Mayor of Cedar Rapids
- In office January 2018 – January 2022
- Preceded by: Ron Corbett
- Succeeded by: Tiffany O'Donnell

Personal details
- Political party: Republican
- Education: Iowa State University (BA) South Texas College of Law (JD)

= Brad Hart =

American attorney and politician

Bradley G. Hart is an American attorney and politician who served as the mayor of Cedar Rapids, Iowa from 2018 to 2022. As the role of mayor is a part-time position, Hart continued to work as a business lawyer at Bradley & Riley during his term.

== Education ==
Hart earned his bachelor's degree from Iowa State University, followed by a Juris Doctor from the South Texas College of Law (then known as the "Houston College of Law").

== Career ==
After graduating from law school, Hart began his career in Houston, Texas before relocating to Iowa to work at Bradley & Riley, where he specializes in corporate mergers and business law. In the November 2017 Mayoral election, Hart competed against city councilor, Monica Vernon. As neither candidate earned more than 50 percent of votes cast in the general election, both continued on to a runoff held in December 2017. In the runoff, Hart earned 54.3 percent of votes to Vernon's 45.6 percent.

In February 2019, Hart appeared on C-SPAN to discuss recovery from the Iowa flood of 2008 and the growing infrastructure crisis in Iowa. Hart later met with President Donald Trump to lobby for flood protection.

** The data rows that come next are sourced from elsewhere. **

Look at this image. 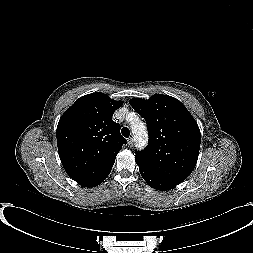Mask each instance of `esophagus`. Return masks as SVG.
Returning <instances> with one entry per match:
<instances>
[{"label":"esophagus","mask_w":253,"mask_h":253,"mask_svg":"<svg viewBox=\"0 0 253 253\" xmlns=\"http://www.w3.org/2000/svg\"><path fill=\"white\" fill-rule=\"evenodd\" d=\"M127 142H128V146H129V147H132V146H133V139H132V138H129V139L127 140Z\"/></svg>","instance_id":"obj_1"}]
</instances>
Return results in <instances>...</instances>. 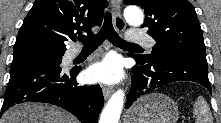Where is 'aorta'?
Returning a JSON list of instances; mask_svg holds the SVG:
<instances>
[{"label":"aorta","instance_id":"obj_1","mask_svg":"<svg viewBox=\"0 0 221 123\" xmlns=\"http://www.w3.org/2000/svg\"><path fill=\"white\" fill-rule=\"evenodd\" d=\"M124 17L126 21L133 26H139L143 23V12L135 6H129L124 10ZM124 91H116L107 104L105 105L99 123H118L124 104Z\"/></svg>","mask_w":221,"mask_h":123}]
</instances>
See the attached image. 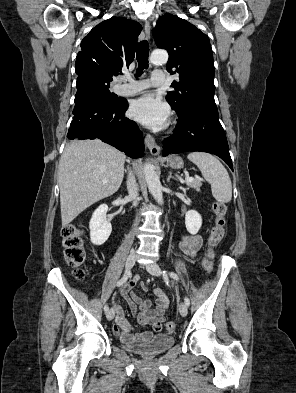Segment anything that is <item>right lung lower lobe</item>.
<instances>
[{
  "label": "right lung lower lobe",
  "mask_w": 296,
  "mask_h": 393,
  "mask_svg": "<svg viewBox=\"0 0 296 393\" xmlns=\"http://www.w3.org/2000/svg\"><path fill=\"white\" fill-rule=\"evenodd\" d=\"M74 102L69 139L99 138L132 158L144 155L142 133L134 121L125 117V99L110 103L91 82L78 77Z\"/></svg>",
  "instance_id": "right-lung-lower-lobe-1"
}]
</instances>
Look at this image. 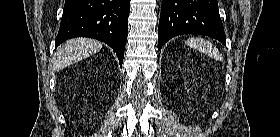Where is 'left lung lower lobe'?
I'll return each mask as SVG.
<instances>
[{
	"label": "left lung lower lobe",
	"instance_id": "left-lung-lower-lobe-1",
	"mask_svg": "<svg viewBox=\"0 0 280 137\" xmlns=\"http://www.w3.org/2000/svg\"><path fill=\"white\" fill-rule=\"evenodd\" d=\"M201 34L225 44L217 0H163L158 28L159 49L172 37Z\"/></svg>",
	"mask_w": 280,
	"mask_h": 137
}]
</instances>
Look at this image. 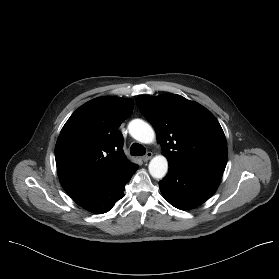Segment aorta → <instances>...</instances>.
Masks as SVG:
<instances>
[{
	"label": "aorta",
	"mask_w": 279,
	"mask_h": 279,
	"mask_svg": "<svg viewBox=\"0 0 279 279\" xmlns=\"http://www.w3.org/2000/svg\"><path fill=\"white\" fill-rule=\"evenodd\" d=\"M130 135L137 141L150 144L155 139L153 128L141 119H134L128 125ZM149 173L153 178L162 179L168 171V161L165 156L158 155L151 159Z\"/></svg>",
	"instance_id": "obj_1"
}]
</instances>
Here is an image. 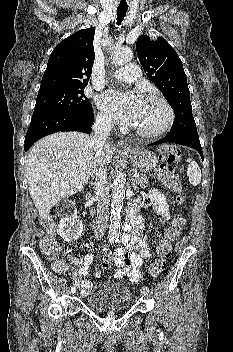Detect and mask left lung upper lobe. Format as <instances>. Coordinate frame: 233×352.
<instances>
[{"label": "left lung upper lobe", "mask_w": 233, "mask_h": 352, "mask_svg": "<svg viewBox=\"0 0 233 352\" xmlns=\"http://www.w3.org/2000/svg\"><path fill=\"white\" fill-rule=\"evenodd\" d=\"M139 61L147 77L163 93L175 111L170 133L177 136L196 134L190 91L182 62L164 38L152 40L142 35L136 43Z\"/></svg>", "instance_id": "5c2ea615"}]
</instances>
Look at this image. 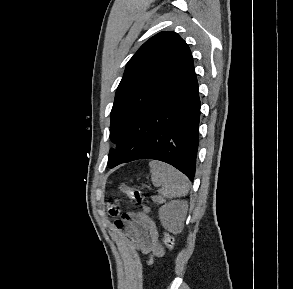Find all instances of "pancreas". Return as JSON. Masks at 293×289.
Returning <instances> with one entry per match:
<instances>
[{
    "instance_id": "pancreas-1",
    "label": "pancreas",
    "mask_w": 293,
    "mask_h": 289,
    "mask_svg": "<svg viewBox=\"0 0 293 289\" xmlns=\"http://www.w3.org/2000/svg\"><path fill=\"white\" fill-rule=\"evenodd\" d=\"M152 199L155 201V202H161L162 199L158 196H153Z\"/></svg>"
}]
</instances>
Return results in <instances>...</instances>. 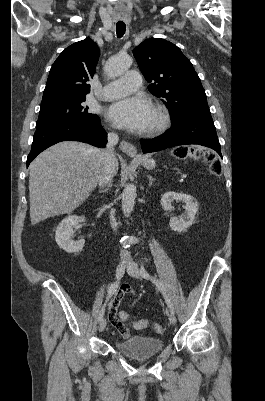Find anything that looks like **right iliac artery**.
<instances>
[{"label": "right iliac artery", "mask_w": 265, "mask_h": 401, "mask_svg": "<svg viewBox=\"0 0 265 401\" xmlns=\"http://www.w3.org/2000/svg\"><path fill=\"white\" fill-rule=\"evenodd\" d=\"M119 283H120L119 281H115L110 285L106 302L117 291V289L119 287ZM105 306H106V303L104 304V306L102 307L101 311L99 312V315H98V321L99 322L103 319Z\"/></svg>", "instance_id": "82829eb1"}]
</instances>
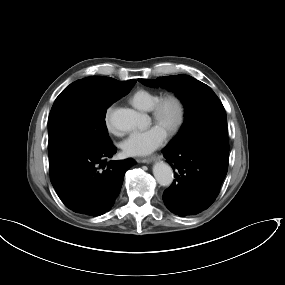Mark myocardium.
Returning a JSON list of instances; mask_svg holds the SVG:
<instances>
[{
	"label": "myocardium",
	"instance_id": "obj_1",
	"mask_svg": "<svg viewBox=\"0 0 285 285\" xmlns=\"http://www.w3.org/2000/svg\"><path fill=\"white\" fill-rule=\"evenodd\" d=\"M169 103H174L177 108V117L174 123L167 127L168 135H176L183 127L186 120V105L182 97L175 93H169L160 97L151 108V115L155 122L162 120L163 111Z\"/></svg>",
	"mask_w": 285,
	"mask_h": 285
}]
</instances>
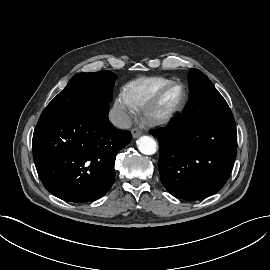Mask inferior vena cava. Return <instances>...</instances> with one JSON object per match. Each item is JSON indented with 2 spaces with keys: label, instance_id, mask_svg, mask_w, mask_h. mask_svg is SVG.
I'll list each match as a JSON object with an SVG mask.
<instances>
[{
  "label": "inferior vena cava",
  "instance_id": "1",
  "mask_svg": "<svg viewBox=\"0 0 270 270\" xmlns=\"http://www.w3.org/2000/svg\"><path fill=\"white\" fill-rule=\"evenodd\" d=\"M109 119L115 127L120 129H128L132 124L130 117L124 111L118 109L110 111Z\"/></svg>",
  "mask_w": 270,
  "mask_h": 270
}]
</instances>
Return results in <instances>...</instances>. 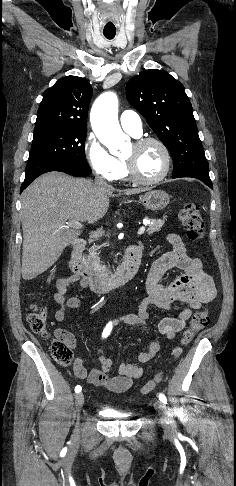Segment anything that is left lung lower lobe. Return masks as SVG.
Listing matches in <instances>:
<instances>
[{
	"instance_id": "left-lung-lower-lobe-1",
	"label": "left lung lower lobe",
	"mask_w": 236,
	"mask_h": 486,
	"mask_svg": "<svg viewBox=\"0 0 236 486\" xmlns=\"http://www.w3.org/2000/svg\"><path fill=\"white\" fill-rule=\"evenodd\" d=\"M172 178H178V177H172ZM197 179L201 180L203 183H205L211 189L213 188L211 180H204V179H200V178H197Z\"/></svg>"
}]
</instances>
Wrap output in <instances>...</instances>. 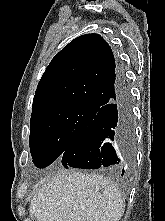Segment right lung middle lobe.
Masks as SVG:
<instances>
[{"label": "right lung middle lobe", "mask_w": 165, "mask_h": 221, "mask_svg": "<svg viewBox=\"0 0 165 221\" xmlns=\"http://www.w3.org/2000/svg\"><path fill=\"white\" fill-rule=\"evenodd\" d=\"M97 110L59 107L31 115L30 151L33 163L45 168L60 157L92 122Z\"/></svg>", "instance_id": "right-lung-middle-lobe-1"}]
</instances>
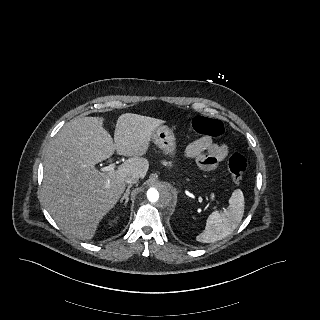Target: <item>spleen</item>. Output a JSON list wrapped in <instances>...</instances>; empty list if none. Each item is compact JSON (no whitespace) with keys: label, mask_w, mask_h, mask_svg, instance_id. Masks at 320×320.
Masks as SVG:
<instances>
[{"label":"spleen","mask_w":320,"mask_h":320,"mask_svg":"<svg viewBox=\"0 0 320 320\" xmlns=\"http://www.w3.org/2000/svg\"><path fill=\"white\" fill-rule=\"evenodd\" d=\"M244 215V196L240 189L235 190L229 207L222 213L213 212L206 220V226L196 239L202 243L222 240L230 235L239 225Z\"/></svg>","instance_id":"spleen-1"}]
</instances>
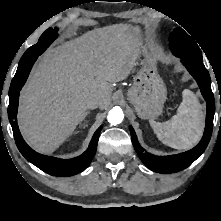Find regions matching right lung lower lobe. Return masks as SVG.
<instances>
[{
    "label": "right lung lower lobe",
    "instance_id": "right-lung-lower-lobe-1",
    "mask_svg": "<svg viewBox=\"0 0 221 221\" xmlns=\"http://www.w3.org/2000/svg\"><path fill=\"white\" fill-rule=\"evenodd\" d=\"M40 54L41 52L36 53L33 51L28 53L26 51L19 62L17 72L11 82L9 89L8 118L13 129L14 139L21 154L42 171L50 175L62 177L75 175L89 166L93 159L102 127L96 130L88 149L82 155L73 159L64 160L41 155L32 150L23 140L17 125L19 91L24 85L34 62Z\"/></svg>",
    "mask_w": 221,
    "mask_h": 221
}]
</instances>
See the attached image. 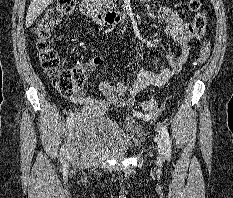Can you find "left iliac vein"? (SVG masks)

Hart sought reelection to a second term as mayor in 2021. However, in November 2021, he failed to advance to the run-off, finishing only 41 votes behind second-place challenger Amara Andrews. In the subsequent runoff election, Hart endorsed fellow Republican Tiffany O'Donnell. The runoff election was held on November 30, 2021, with O'Donnell overwhelmingly defeating Andrews.